Trust

When trust could tear down walls

How high is your wall?

I am quite serious about this question. Almost everyone has it, hardly anyone sees it. I am talking about the wall that you have built around yourself. The wall that you permanently - and often without even noticing it - continue to pull up. The wall of "I'll be fine," the wall of "I don't need you," and the wall behind it "I have to do this on my own because ...".

What has been lost in today's society that people feel the need for this protective wall around them?

The wall around Achilles

Often, this compartmentalization means nothing more than, "Look at me, I'm invulnerable." It is proof of a lack of trust - especially in the people around you. I saw this confirmed again just the other day during a visit to the United States. When I was visiting friends who live there, we were chatting about the differences in how American and German societies interact. "You know," my friend said, "practically every American has a psychiatrist. Because he tells what the Germans tell their friends."

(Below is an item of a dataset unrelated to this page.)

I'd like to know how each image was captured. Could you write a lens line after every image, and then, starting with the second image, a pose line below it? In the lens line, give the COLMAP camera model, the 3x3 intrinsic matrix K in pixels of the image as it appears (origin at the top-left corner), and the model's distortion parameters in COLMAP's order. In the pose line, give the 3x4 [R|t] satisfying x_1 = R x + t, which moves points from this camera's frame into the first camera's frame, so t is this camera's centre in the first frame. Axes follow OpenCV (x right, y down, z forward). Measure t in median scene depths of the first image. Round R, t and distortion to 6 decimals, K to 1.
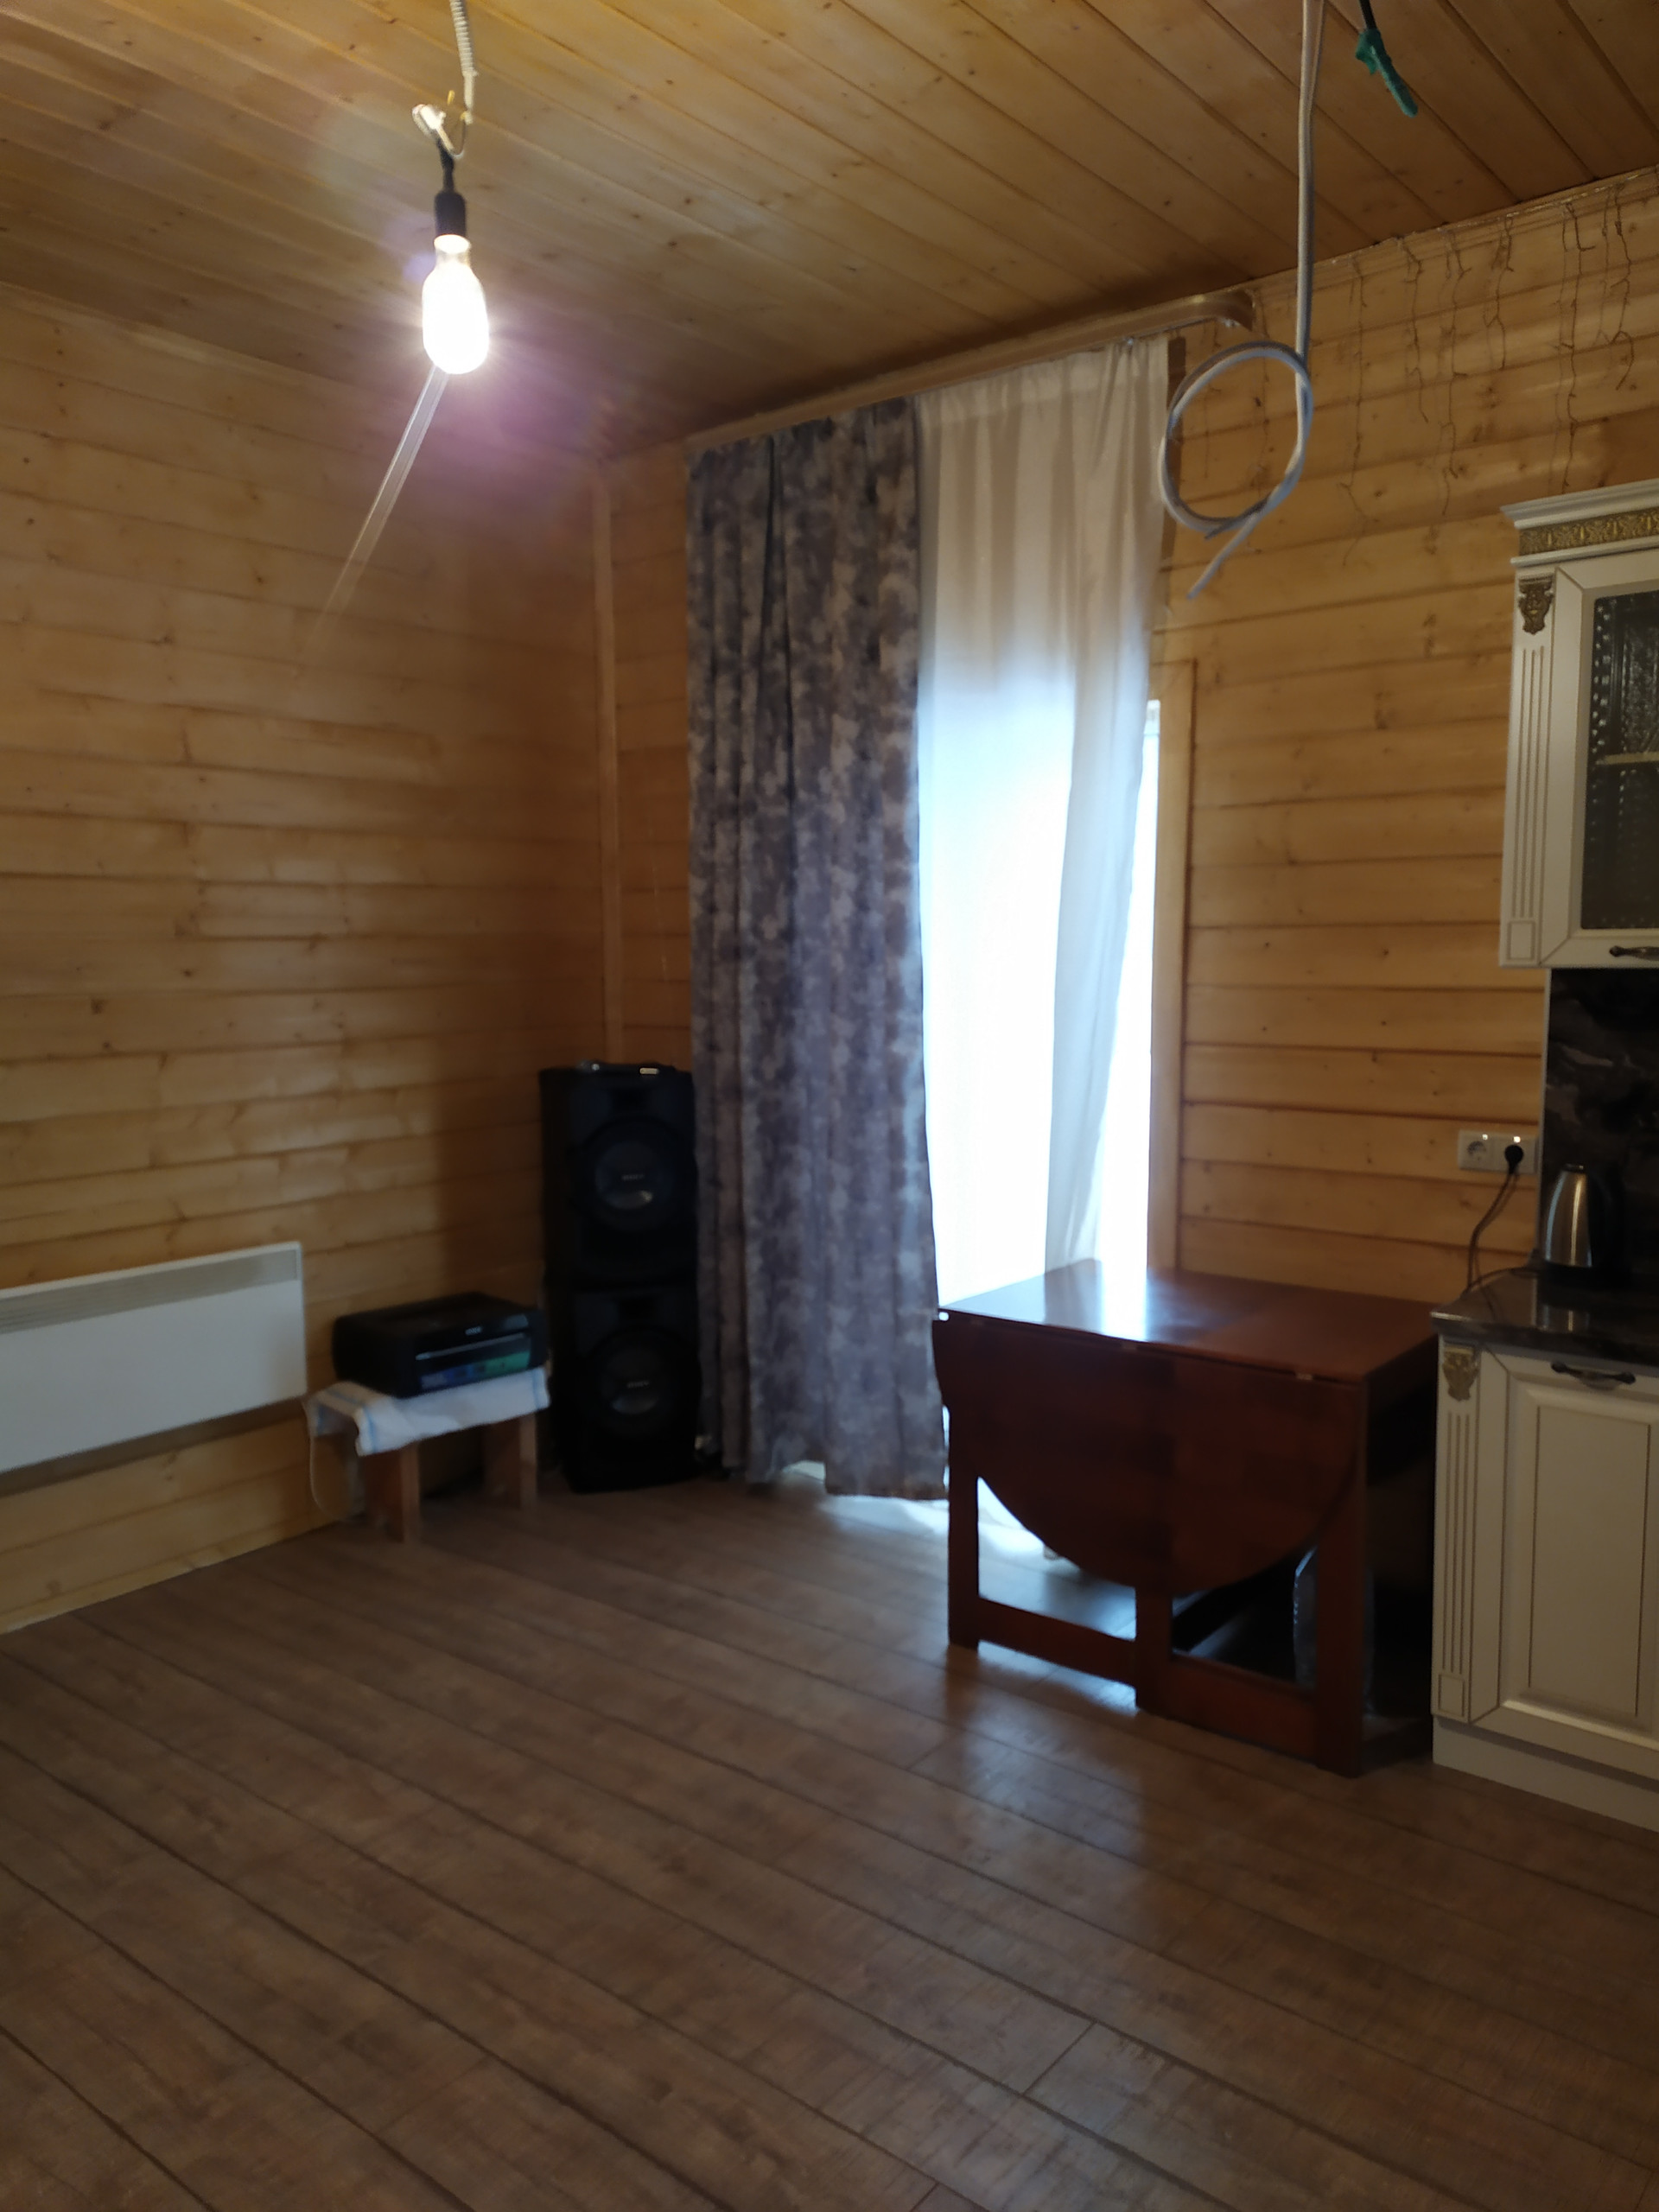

We had already reached the bottom of the phenomenon: The less trust exists and is lived in a society, the higher the walls people build around themselves. Because the more they have the feeling: I have to make it on my own.

The lesson from fear

Now it is certainly exaggerated that every American has a psychiatrist, just as certainly not everyone in Germany has friends to talk to about very personal things. And I don't want to criticize "the Americans" in general for their low trust in others. On the contrary. Many Americans, precisely because of their strongly individualistic society, have mastered another form of trust quite excellently: self-confidence.

Whereas Germany is (also) strongly collectivist to this day and has learned from a harsh and fearful wartime past that people depend on each other, the majority of Americans trust in themselves. In their strengths and competencies. I do not wish to criticize either form of trust, nor will you read here that I am emphasizing one over the other. Rather, I believe that a healthy society needs both - trust in others and each individual's trust in themselves.

With confidence in the development

If we were to re-establish and live trust as a real value in today's society, we as individuals could finally stop putting up protective walls around ourselves. People would be able to deal with challenges confidently thanks to their self-confidence. At the same time, mutual trust would lay the foundation for successful dialogs.

Because if you trust in yourself, you can trust others. Without a wall. But with a lot of openness.